» **Texto fornecido**

* * * * *

Parece ser exatamente aí que reside a poética do filme, que toma para si a licença de orquestrar anarquicamente – nunca inconsequentemente -, a matéria-terror que paira no lugar-comum, como quem escreve uma estória de cinema. Não parece dispensável lembrar que este comum era, naquele momento, a matéria da ética – ou poderia dizer moral e ordem cívica – do regime militar brasileiro.
Ame-o ou deixe-o. Culpado e inocente.
Não há um ponto estável onde a espectadora vá ancorar seu olhar, e sim uma série de camadas espelhadas no seu próprio jogo do contraditório. Não se delimita o par sujeição/ação na primeira cena em que uma mulher na sala é observada por um grupo de homens. Diante do grupo sentado, ela se levanta e, ao se levantar, os encara. Alternam-se planos de olhos, deles em direção a ela e às fotografias de outras mulheres pregadas na parede. O encarar dela na direção deles se confunde com um encarar em direção à câmera, o tempo dos cortes é ritmado pelo disco que ela bota pra tocar – a canção “Guerra” de Kalafe e a Turma. Enquanto seu corpo performa os gestos que aqueles olhares desejam, ele os mantém, ao mesmo tempo, como senhores e reféns da coreografia. É uma sequência emblemática para abrir o Ritual, considerando o conjunto das outras sequências-fragmentos em que corpos femininos serão violentados ao limite.
Na altivez do seu olhar em close-up, um algo-mais.
A masculinidade reencarnada se exibe numa performance cuja pedagogia de apreensão é grupal, entre homens. As cenas em que eles se sentam ao redor de uma mulher reproduzem a atmosfera da primeira ida ao prostíbulo, o personagem do cara viciado em batê-las convoca os rituais quase sacralizados que rondam a formação do ser homem. O tesão em ver o tesão do outro brother:
A escopofilia de uma tradição.
Ao insistir no retorno dessas encenações, o filme revela um nervo exposto das relações que extrapolam a própria tela: ele contorce-se sob uma problemática de gênero pouco sublinhada no cinema brasileiro de então – ou pelo menos no dito engajado. Quase colateralmente, o terror de Mojica vai encontrar sua face mais aguda na tortura infligida a corpos femininos.
Mergulhemos, pois, em nossa bacia de sangue.
Abandonados os jogos de defesa perante o júri, já desistimos de emitir um parecer totalizante. Ainda restamos, contudo, muito próximas da tela, tocando as ações que vemos – chutes, estupro e agonias.
Entre as imagens que violam, ressona o horror cotidiano de habitar a posição de vulnerabilidade posta por um imaginário social que nos inventa no feminino. Nesse sentido, experimentar um alto grau de filiação com os corpos agredidos pode bem desafiar a entrega à crise da espectatorialidade que a obra de Mojica nos convoca – hora de viver aquele prazer que, como Julia Noá percebeu, “se manifesta na possibilidade de cair”? A rejeição perante o que se vê requer uma postura ativa de quem o experimenta. Pois a tentação em declará-lo culpado é o diabo. Se olharmos de novo, no entanto, a ciência, assim como os tribunais, formula uma pornografia que tenta reinscrever o corpo violado na condição de tutelado – num jogo externo que atribui assimetricamente condenações e traumas.

* * * * *

» **Enunciado A**
Responda, com base no texto sobre a obra de Mojica:
(i) Que canção a mulher põe para tocar na primeira cena?
(ii) De acordo com o texto, naquele momento o comum era a matéria da ética de qual regime?
(iii) A quem o texto atribui a percepção de que o prazer "se manifesta na possibilidade de cair"?

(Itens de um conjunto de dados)
* * * * *

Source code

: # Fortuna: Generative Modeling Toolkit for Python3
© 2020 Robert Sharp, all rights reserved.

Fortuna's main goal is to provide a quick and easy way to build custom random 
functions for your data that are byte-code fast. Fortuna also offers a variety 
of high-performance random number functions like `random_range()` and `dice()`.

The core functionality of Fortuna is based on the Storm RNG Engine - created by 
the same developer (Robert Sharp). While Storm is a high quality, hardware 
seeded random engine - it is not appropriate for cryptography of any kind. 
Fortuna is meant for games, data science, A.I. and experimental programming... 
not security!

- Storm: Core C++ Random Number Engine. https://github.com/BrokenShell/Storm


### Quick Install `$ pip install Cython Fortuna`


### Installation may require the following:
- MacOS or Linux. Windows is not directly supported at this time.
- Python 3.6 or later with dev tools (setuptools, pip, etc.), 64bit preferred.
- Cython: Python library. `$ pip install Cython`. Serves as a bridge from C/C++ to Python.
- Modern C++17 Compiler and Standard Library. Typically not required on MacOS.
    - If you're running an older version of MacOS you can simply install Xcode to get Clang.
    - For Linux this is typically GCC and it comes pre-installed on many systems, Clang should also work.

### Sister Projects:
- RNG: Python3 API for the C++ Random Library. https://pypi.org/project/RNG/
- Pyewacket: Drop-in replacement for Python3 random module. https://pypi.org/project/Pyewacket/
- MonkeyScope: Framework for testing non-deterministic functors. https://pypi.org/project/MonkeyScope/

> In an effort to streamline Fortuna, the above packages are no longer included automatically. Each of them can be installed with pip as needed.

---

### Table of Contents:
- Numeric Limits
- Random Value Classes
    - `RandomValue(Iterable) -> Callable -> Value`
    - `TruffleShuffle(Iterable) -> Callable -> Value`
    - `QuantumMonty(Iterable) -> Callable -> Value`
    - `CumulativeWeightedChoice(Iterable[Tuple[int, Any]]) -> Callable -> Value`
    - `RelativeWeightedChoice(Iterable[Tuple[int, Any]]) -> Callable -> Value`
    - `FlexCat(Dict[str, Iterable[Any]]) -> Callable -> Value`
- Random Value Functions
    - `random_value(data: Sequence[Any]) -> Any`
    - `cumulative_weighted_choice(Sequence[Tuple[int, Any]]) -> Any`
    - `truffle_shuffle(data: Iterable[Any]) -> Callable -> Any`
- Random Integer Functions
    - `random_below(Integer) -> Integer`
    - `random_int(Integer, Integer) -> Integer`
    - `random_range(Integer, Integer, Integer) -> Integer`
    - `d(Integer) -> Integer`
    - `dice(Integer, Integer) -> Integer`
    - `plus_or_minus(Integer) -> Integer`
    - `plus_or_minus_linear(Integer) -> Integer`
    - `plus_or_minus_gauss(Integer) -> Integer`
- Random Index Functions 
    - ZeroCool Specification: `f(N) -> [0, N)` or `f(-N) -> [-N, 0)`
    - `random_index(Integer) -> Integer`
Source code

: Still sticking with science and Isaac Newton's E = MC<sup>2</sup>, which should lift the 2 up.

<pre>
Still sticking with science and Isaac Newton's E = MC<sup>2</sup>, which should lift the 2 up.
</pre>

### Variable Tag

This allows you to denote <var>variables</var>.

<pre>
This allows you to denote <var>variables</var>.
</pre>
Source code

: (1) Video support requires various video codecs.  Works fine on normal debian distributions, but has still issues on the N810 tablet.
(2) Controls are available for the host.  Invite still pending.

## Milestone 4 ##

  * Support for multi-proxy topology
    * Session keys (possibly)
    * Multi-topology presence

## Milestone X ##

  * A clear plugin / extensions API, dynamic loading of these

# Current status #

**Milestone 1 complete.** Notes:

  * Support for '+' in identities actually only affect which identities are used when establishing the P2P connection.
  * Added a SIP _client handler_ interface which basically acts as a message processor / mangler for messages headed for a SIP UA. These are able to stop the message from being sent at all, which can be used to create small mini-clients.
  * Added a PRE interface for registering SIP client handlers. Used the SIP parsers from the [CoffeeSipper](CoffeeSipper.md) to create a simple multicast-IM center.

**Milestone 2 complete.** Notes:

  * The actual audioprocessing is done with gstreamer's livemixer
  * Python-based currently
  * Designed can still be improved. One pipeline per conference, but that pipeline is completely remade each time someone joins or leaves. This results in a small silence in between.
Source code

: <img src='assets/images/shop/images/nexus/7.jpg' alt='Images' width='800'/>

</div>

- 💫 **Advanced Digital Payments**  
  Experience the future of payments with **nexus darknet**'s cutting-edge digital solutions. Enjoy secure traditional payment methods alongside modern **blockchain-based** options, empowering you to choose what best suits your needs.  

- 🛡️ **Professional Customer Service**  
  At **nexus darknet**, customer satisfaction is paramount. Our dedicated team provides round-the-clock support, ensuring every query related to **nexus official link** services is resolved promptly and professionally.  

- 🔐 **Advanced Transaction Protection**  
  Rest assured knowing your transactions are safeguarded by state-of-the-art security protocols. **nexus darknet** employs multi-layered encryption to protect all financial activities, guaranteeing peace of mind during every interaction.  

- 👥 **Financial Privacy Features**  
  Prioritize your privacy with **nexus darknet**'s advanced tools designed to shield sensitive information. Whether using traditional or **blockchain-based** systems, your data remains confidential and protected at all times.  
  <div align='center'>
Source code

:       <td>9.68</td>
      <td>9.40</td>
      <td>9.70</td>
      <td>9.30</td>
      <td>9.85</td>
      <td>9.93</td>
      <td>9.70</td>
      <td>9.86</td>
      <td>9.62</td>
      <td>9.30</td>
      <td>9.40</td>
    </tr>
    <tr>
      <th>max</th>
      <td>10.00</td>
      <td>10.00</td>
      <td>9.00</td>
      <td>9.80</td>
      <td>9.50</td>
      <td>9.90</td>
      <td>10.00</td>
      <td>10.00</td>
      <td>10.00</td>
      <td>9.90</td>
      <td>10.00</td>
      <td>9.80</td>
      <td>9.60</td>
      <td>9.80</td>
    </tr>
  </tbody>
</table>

* * * * *

» **Enunciado B**
Converta em tabela Markdown, com as colunas Nº e Linha, o trecho da listagem que começa na linha que contém "### Quick Install" e termina após a linha que contém "- For Linux". Numere cada linha e omita as linhas em branco.

» **Resposta esperada A**
(i) A canção "Guerra", de Kalafe e a Turma.
(ii) Do regime militar brasileiro.
(iii) A Julia Noá.

» **Resposta esperada B**
| Nº | Linha |
|---|---|
| 1 | ### Quick Install `$ pip install Cython Fortuna` |
| 2 | ### Installation may require the following: |
| 3 | - MacOS or Linux. Windows is not directly supported at this time. |
| 4 | - Python 3.6 or later with dev tools (setuptools, pip, etc.), 64bit preferred. |
| 5 | - Cython: Python library. `$ pip install Cython`. Serves as a bridge from C/C++ to Python. |
| 6 | - Modern C++17 Compiler and Standard Library. Typically not required on MacOS. |
| 7 |     - If you're running an older version of MacOS you can simply install Xcode to get Clang. |
| 8 |     - For Linux this is typically GCC and it comes pre-installed on many systems, Clang should also work. |